What this all has to do with a “modernist impulse.” as stated in the title of the exhibition, is unclear. Could it be an implicit argument that Traylor and Edmondson be ushered into the company of, say, Constantin Brancusi and Elie Nadelman as equals among modernists? Lowery Stokes Sims, the executive director of the Studio Museum, intimated as much in writing about Edmondson’s work that “the distinctions between self-taught and mainstream artists [are]… specious.” If that’s the case, the argument could’ve been framed in a more up-front and provocative manner. If you’re going to strong-arm art into being an adjunct of politics, then for God’s sake, don’t be namby-pamby about it. Still and all, that plaint is easily ignored: Modernist impulse or not, this is a charmer of a show.

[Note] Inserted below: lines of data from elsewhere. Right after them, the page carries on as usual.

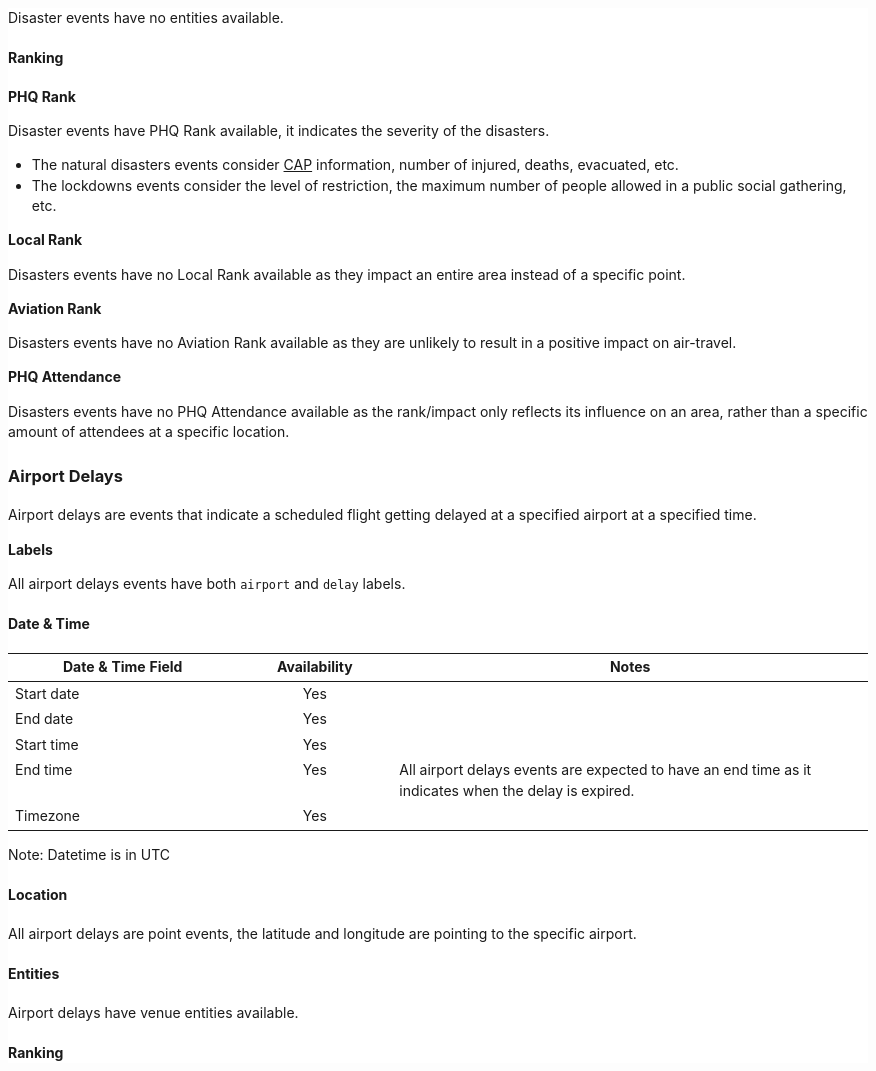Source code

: Disaster events have no entities available.

#### Ranking

**PHQ Rank**

Disaster events have PHQ Rank available, it indicates the severity of the disasters.

* The natural disasters events consider [CAP](https://en.wikipedia.org/wiki/Common\_Alerting\_Protocol) information, number of injured, deaths, evacuated, etc.
* The lockdowns events consider the level of restriction, the maximum number of people allowed in a public social gathering, etc.

**Local Rank**

Disasters events have no Local Rank available as they impact an entire area instead of a specific point.

**Aviation Rank**

Disasters events have no Aviation Rank available as they are unlikely to result in a positive impact on air-travel.

**PHQ Attendance**

Disasters events have no PHQ Attendance available as the rank/impact only reflects its influence on an area, rather than a specific amount of attendees at a specific location.

### Airport Delays

Airport delays are events that indicate a scheduled flight getting delayed at a specified airport at a specified time.

**Labels**

All airport delays events have both `airport` and `delay` labels.

#### Date & Time

<table><thead><tr><th width="215.33333333333331">Date &#x26; Time Field</th><th width="141" align="center">Availability</th><th>Notes</th></tr></thead><tbody><tr><td>Start date</td><td align="center">Yes</td><td></td></tr><tr><td>End date</td><td align="center">Yes</td><td></td></tr><tr><td>Start time</td><td align="center">Yes</td><td></td></tr><tr><td>End time</td><td align="center">Yes</td><td>All airport delays events are expected to have an end time as it indicates when the delay is expired.</td></tr><tr><td>Timezone</td><td align="center">Yes</td><td></td></tr></tbody></table>

Note: Datetime is in UTC

#### Location

All airport delays are point events, the latitude and longitude are pointing to the specific airport.

#### Entities

Airport delays have venue entities available.

#### Ranking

Bill Traylor, William Edmondson and the Modernist Impulse is at the Studio Museum in Harlem, 144 West 125th Street, until July 3.

Cardboard Construct

Maybe it’s the ad posted in the entryway for a two-bedroom rental in Beacon, New York-only $1,750.00 a month!-but I could swear that the two installations at Max Protetch are Tobias Putrih’s bid for inclusion at Dia: Beacon. Too bad: Mr. Putrih’s cardboard sculptures-effigies as muscular as the Elgin Marbles and as light as the proverbial feather-were among the few worthwhile things included in Greater New York 2005. They heralded an artist of sculptural promise. The new pieces at Protetch trade that promise for imposing decoration, the stock in trade of Dia: Beacon. A step forward this isn’t.

Utilizing some strange species of milky cloth, Mr. Putrih has created a pair of encompassing architectural enclosures, tent-like funnels of space held aloft by a cascading series of hooks and wires. They’re meticulously crafted-that’s always welcome-and the overall effect is impressive and elegant, if not as transformative of space or material as Mr. Putrih intends. Learning that each piece refers to the movie screens at Anthology Film Archives doesn’t help-I mean, who cares? If a work of art doesn’t do its own heavy lifting, no amount of theoretical baggage will make it stronger. Artifice as its own reward is a feeble thing.

Not only has Mr. Putrih forsaken sculpture: He’s taken up multimedia. Quasi-Random Construction (2004) is a sound-and-video piece wherein a steady female voice coos into our ear about bending structures and “the suicide of love,” among much else. Without this sop to our technological age, I would never have figured Mr. Putrih for both a sloppy romantic and a pretentious bore; now I can barely figure him for anything else. Someone tell him that cardboard is where it’s at and Dia: Beacon is where it isn’t before he stumbles any further.

Tobias Putrih is at the Max Protetch Gallery, 511 West 22nd Street, until June 18.